Citigroup Mortgage Loan Trust Inc. ("Citigroup Mortgage" or the "Depositor") is a Delaware corporation formed for the purpose of acquiring, owning and transferring mortgage loan assets and selling interests in them. Citigroup Mortgage is an affiliate of Citigroup Global Markets Inc. ("Citigroup Global"). The issuers of the various offerings (the "Defendant Issuers") are the Trusts identified in 1112, established by Citigroup Mortgage to issue billions of dollars worth of Certificates in 2007.
According to the Complaint originally filed on March 19, 2008, in the Supreme Court of the State of New York, this is a securities class action on behalf of all persons or entities who acquired the Mortgage Pass-Through Certificates and Asset-Backed Pass-Through Certificates (collectively, the "Certificates") of Citigroup Mortgage pursuant and/or traceable to the false and misleading Registration Statement and Prospectus Supplements issued during 2007 (collectively, the "Registration Statement"). This action involves solely strict liability and negligence claims brought pursuant to the Securities Act of 1933 ("1933 Act").
On December 12, 2006, Citigroup Mortgage and the Defendant Issuers caused a Registration Statement to be filed with the Securities and Exchange Commission ("SEC") in connection with and for the purpose of issuing billions of dollars of Certificates. The Certificates were issued pursuant to Prospectus Supplements, each of which was incorporated into the Registration Statement. The Certificates were supported by pools of mortgage loans. The Registration Statement represented that the mortgage pools would primarily consist of loans generally secured by liens on residential properties, including conventional and adjustable-rate mortgage loans.
Investors purchased the Certificates based upon three primary factors: return (in the form of interest payments), timing of principal and interest payments, and safety (risk of default of the underlying mortgage loan assets). The Registration Statement included false statements and/or omissions about: (i) the underwriting standards purportedly used in connection with the origination of the underlying mortgage loans; (ii) the maximum loan-to-value ratios used to qualify borrowers; (iii) the appraisals of properties underlying the mortgage loans; and (iv) the debt-to-income ratios permitted on the loans.
As a result, the Certificates sold to Plaintiff and the Class were secured by assets that had a much greater risk profile than represented in the Registration Statement. In this way, Defendants were able to obtain superior ratings on the tranches or classes of Certificates, when in fact these tranches or classes were not equivalent to other investments with the same credit ratings.
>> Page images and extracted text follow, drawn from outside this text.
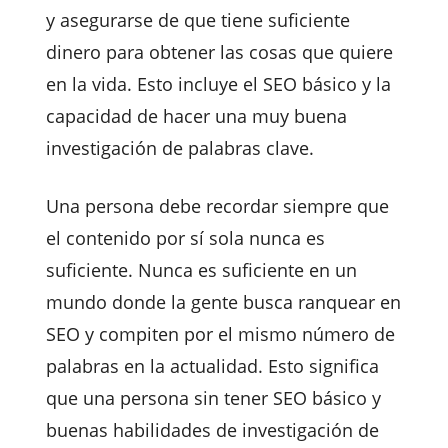
y asegurarse de que tiene suficiente
dinero para obtener las cosas que quiere
en la vida. Esto incluye el SEO básico y la
capacidad de hacer una muy buena
investigación de palabras clave.
Una persona debe recordar siempre que
el contenido por sí sola nunca es
suficiente. Nunca es suficiente en un
mundo donde la gente busca ranquear en
SEO y compiten por el mismo número de
palabras en la actualidad. Esto significa
que una persona sin tener SEO básico y
buenas habilidades de investigación de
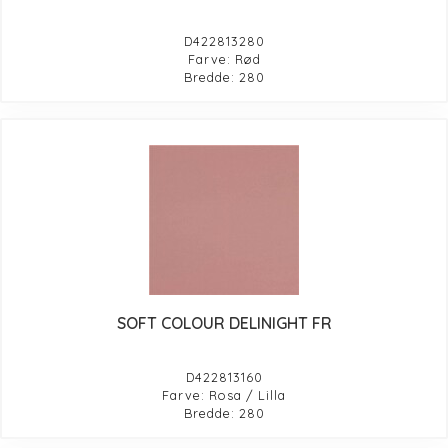
D422813280
Farve: Rød
Bredde: 280
SOFT COLOUR DELINIGHT FR
D422813160
Farve: Rosa / Lilla
Bredde: 280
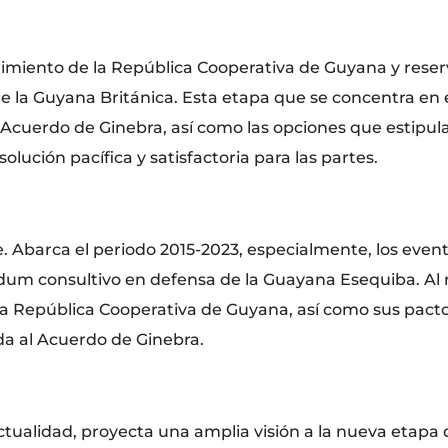
gimiento de la República Cooperativa de Guyana y rese
e la Guyana Británica. Esta etapa que se concentra en
el Acuerdo de Ginebra, así como las opciones que estipul
lución pacífica y satisfactoria para las partes.
 Abarca el periodo 2015-2023, especialmente, los event
dum consultivo en defensa de la Guayana Esequiba. Al r
 la República Cooperativa de Guyana, así como sus pact
da al Acuerdo de Ginebra.
tualidad, proyecta una amplia visión a la nueva etapa 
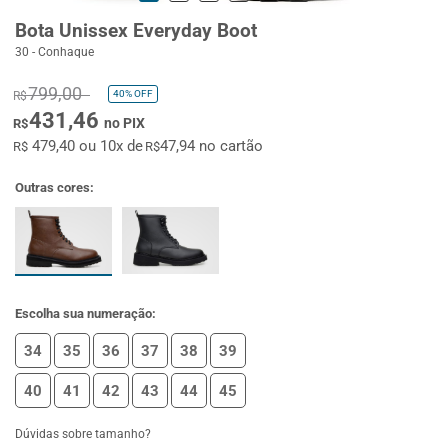
Bota Unissex Everyday Boot
30 - Conhaque
799,00
40%
OFF
R$
431,46
no PIX
R$
479,40 ou 10x de
47,94 no cartão
R$
R$
Outras cores:
Escolha sua numeração:
34
35
36
37
38
39
40
41
42
43
44
45
Dúvidas sobre tamanho?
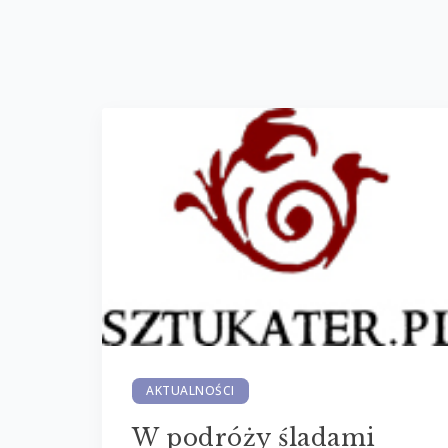
AKTUALNOŚCI
W podróży śladami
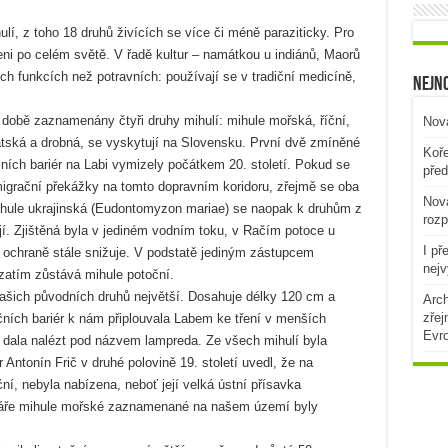
í, z toho 18 druhů živících se více či méně paraziticky. Pro
eni po celém světě. V řadě kultur – namátkou u indiánů, Maorů
ých funkcích než potravních: používají se v tradiční medicíně,
Nejno
 době zaznamenány čtyři druhy mihulí: mihule mořská, říční,
Nová
patská a drobná, se vyskytují na Slovensku. První dvě zmíněné
Koře
ích bariér na Labi vymizely počátkem 20. století. Pokud se
před
 migrační překážky na tomto dopravním koridoru, zřejmě se oba
Nová
ihule ukrajinská (Eudontomyzon mariae) se naopak k druhům z
rozp
í. Zjištěná byla v jediném vodním toku, v Račím potoce u
I př
y ochraně stále snižuje. V podstatě jediným zástupcem
nejv
zatím zůstává mihule potoční.
ašich původních druhů největší. Dosahuje délky 120 cm a
Arch
zřej
ních bariér k nám připlouvala Labem ke tření v menších
Evr
 dala nalézt pod názvem lampreda. Ze všech mihulí byla
 Antonín Frič v druhé polovině 19. století uvedl, že na
ní, nebyla nabízena, neboť její velká ústní přísavka
láře mihule mořské zaznamenané na našem území byly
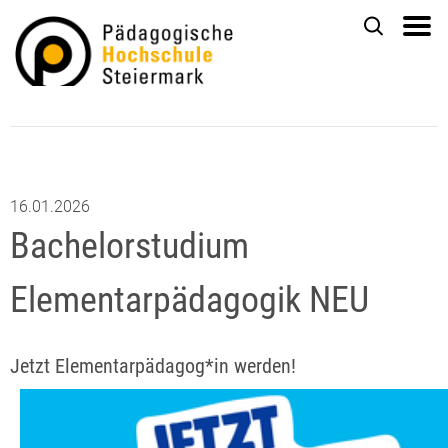
16.01.2026
Bachelorstudium
Elementarpädagogik NEU
Jetzt Elementarpädagog*in werden!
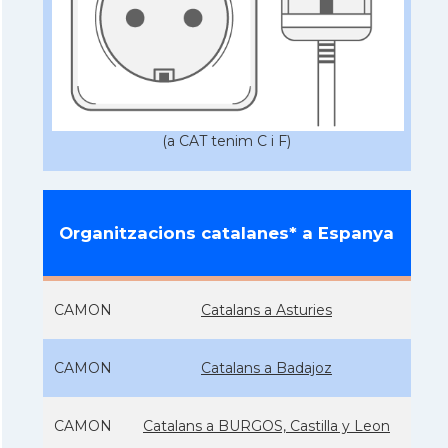
(a CAT tenim C i F)
Organitzacions catalanes* a Espanya
CAMON
Catalans a Asturies
CAMON
Catalans a Badajoz
CAMON
Catalans a BURGOS, Castilla y Leon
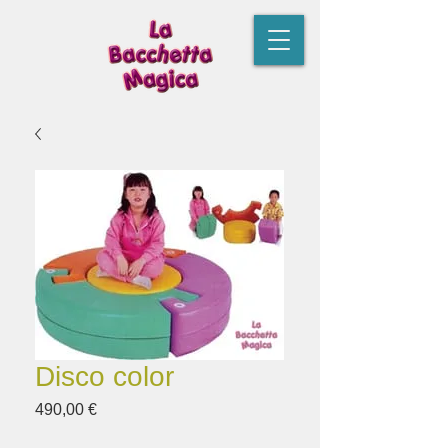
Disco color
Prezzo
490,00 €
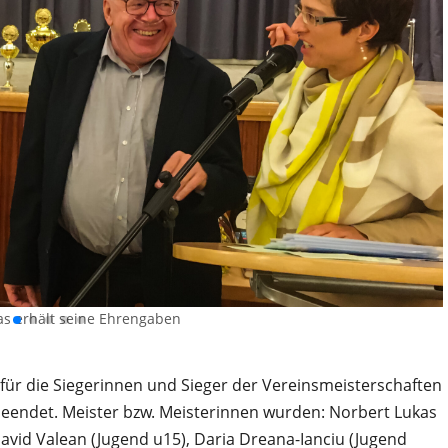
as erhält seine Ehrengaben
 für die Siegerinnen und Sieger der Vereinsmeisterschaften
beendet. Meister bzw. Meisterinnen wurden: Norbert Lukas
avid Valean (Jugend u15), Daria Dreana-Ianciu (Jugend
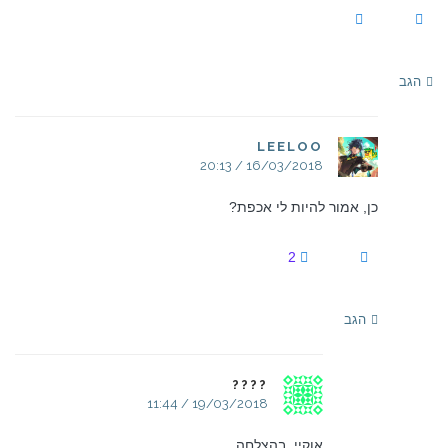
הגב
LEELOO
16/03/2018 / 20:13
כן, אמור להיות לי אכפת?
2
הגב
????
19/03/2018 / 11:44
אוקיי, בהצלחה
By the Fall of 2007, the truth about the performance of the mortgage loans that secured the Certificates began to be revealed to the public, increasing the risk of the Certificates receiving less absolute cash flow in the future and the likelihood that investors would not receive it on a timely basis. The credit rating agencies also began to put negative watch labels on the Certificate tranches or classes, ultimately downgrading many. As an additional result, the Certificates are no longer marketable at prices anywhere near the price paid by Plaintiff and the Class and the holders of the Certificates are exposed to much more risk with respect to both the timing and absolute cash flow to be received than the Registration Statement/Prospectus Supplements represented.
On April 7, 2008, the case was transferred from the Supreme Court of the State of New York to the U.S. District Court for the Eastern District of New York.
On March 26, 2009, Judge Leonard D. Wexler granted the motion to appoint the City of Ann Arbor Employees' Retirement System and the Greater Kansas City Laborers Pension Fund as lead Plaintiff and approved the selection of Coughin Stoia Geller Rudman & Robbins LLP as lead Counsel. On April 6, 2009, an Amended Complaint was filed with the court. On October 30, 2009, the Defendants filed a motion to dismiss.
On April 06, 2010, the Court issued a Memorandum and Order granting in part and denying in part the Defendants Motion to Dismiss
On May 24, 2010, a Second Amended Complaint for Violation of §§11, 12 and 15 of the Securities Act of 1933 was filed against the Defendants.
On December 12, 2010, the Court issued an Order and Memorandum denying the Defendant's motion to dismiss the Second Amended Complaint.
On August 28, 2012, the Court issued an Order Preliminarily Approving Settlement and Providing for Notice.
On December 5, 2012, the Court issued an Order Approving Plan of Allocation of Settlement Proceeds. In addition, the Court also issued an Order awarding attorneys' fees and expenses. Finally, the Court entered a Final Order and Judgment.